Segment Open

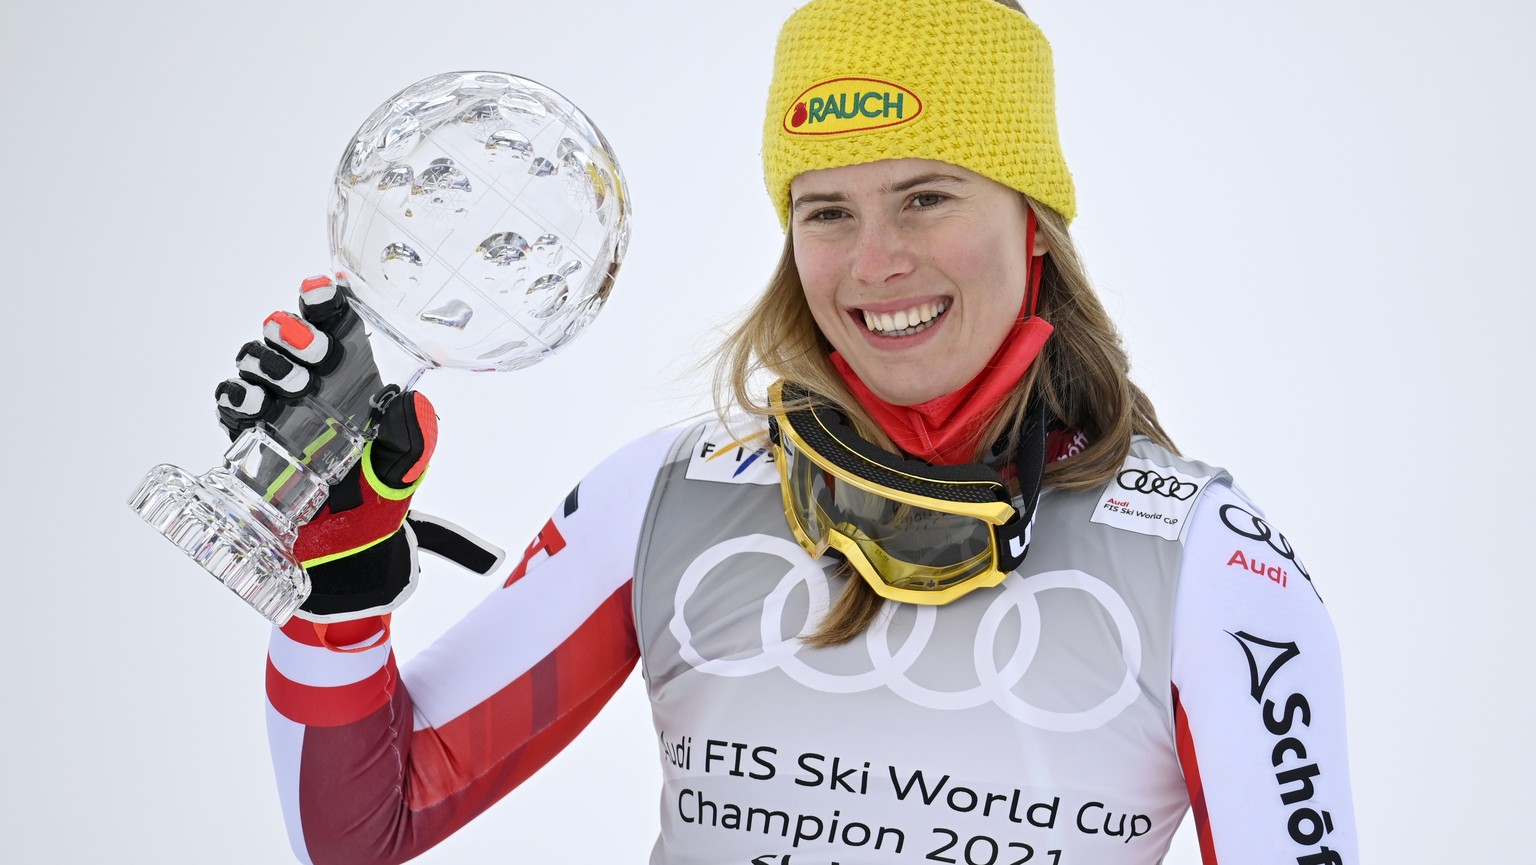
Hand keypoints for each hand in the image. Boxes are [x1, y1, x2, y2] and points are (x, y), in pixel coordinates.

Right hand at [215, 275, 500, 625]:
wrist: (344, 559)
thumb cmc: (376, 505)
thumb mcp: (403, 472)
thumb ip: (412, 440)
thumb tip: (407, 401)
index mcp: (352, 383)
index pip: (336, 329)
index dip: (326, 304)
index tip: (325, 290)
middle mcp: (311, 388)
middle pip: (289, 337)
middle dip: (293, 333)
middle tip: (311, 352)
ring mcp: (276, 410)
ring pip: (255, 363)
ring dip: (264, 363)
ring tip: (285, 387)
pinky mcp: (249, 438)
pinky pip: (229, 403)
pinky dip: (232, 396)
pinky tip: (245, 403)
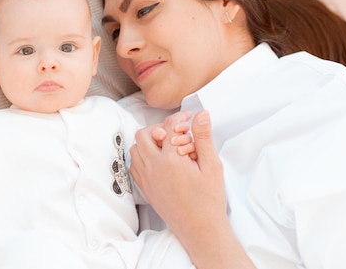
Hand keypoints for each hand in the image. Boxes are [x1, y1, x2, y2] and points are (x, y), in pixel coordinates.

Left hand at [130, 111, 246, 267]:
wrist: (200, 229)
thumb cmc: (208, 200)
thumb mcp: (212, 166)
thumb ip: (203, 138)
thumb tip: (201, 115)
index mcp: (170, 159)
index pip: (169, 126)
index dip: (180, 117)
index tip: (188, 118)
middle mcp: (153, 167)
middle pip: (144, 134)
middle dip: (159, 128)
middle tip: (175, 132)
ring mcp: (146, 178)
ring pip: (135, 149)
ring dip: (148, 142)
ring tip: (166, 145)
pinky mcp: (145, 188)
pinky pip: (134, 165)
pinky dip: (142, 157)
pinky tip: (158, 160)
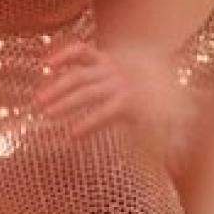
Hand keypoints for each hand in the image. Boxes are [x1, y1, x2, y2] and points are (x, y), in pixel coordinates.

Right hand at [34, 41, 200, 172]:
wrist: (170, 73)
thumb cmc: (166, 105)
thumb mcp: (171, 123)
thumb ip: (169, 141)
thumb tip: (174, 162)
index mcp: (131, 99)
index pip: (105, 111)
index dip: (89, 123)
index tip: (71, 135)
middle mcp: (117, 80)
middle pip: (87, 92)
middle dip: (66, 104)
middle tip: (46, 117)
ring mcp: (108, 66)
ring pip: (78, 75)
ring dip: (58, 87)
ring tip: (39, 102)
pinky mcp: (102, 57)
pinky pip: (81, 51)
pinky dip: (64, 55)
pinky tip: (47, 65)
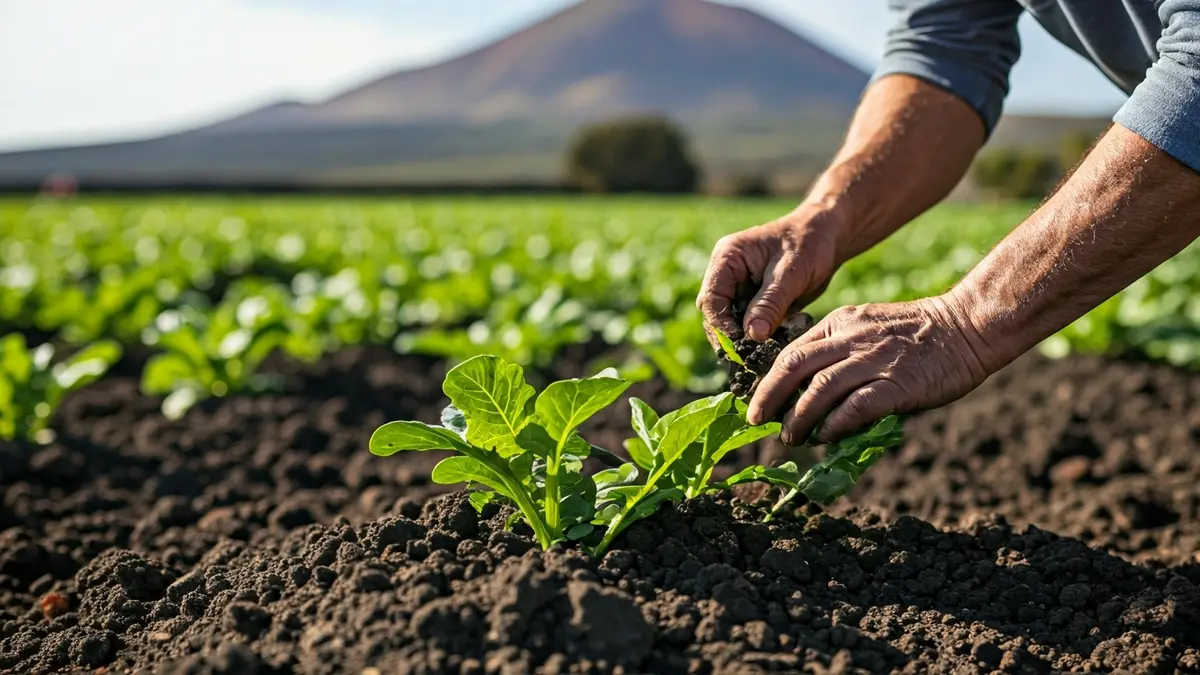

Segment Closed

§ **WHAT THE TASK REQUIRES**
From the entries above, extract each line containing "ring".

§ **TASK OUTPUT**
ring mcp: (276, 410)
ring pip: (255, 363)
ring dip: (264, 363)
ring tip: (285, 387)
ring mcp: (146, 178)
ring pip: (135, 149)
ring dip: (148, 142)
ring tip: (166, 145)
ring mcp: (108, 66)
ring pip: (78, 75)
ring dip: (58, 87)
ring tip: (39, 102)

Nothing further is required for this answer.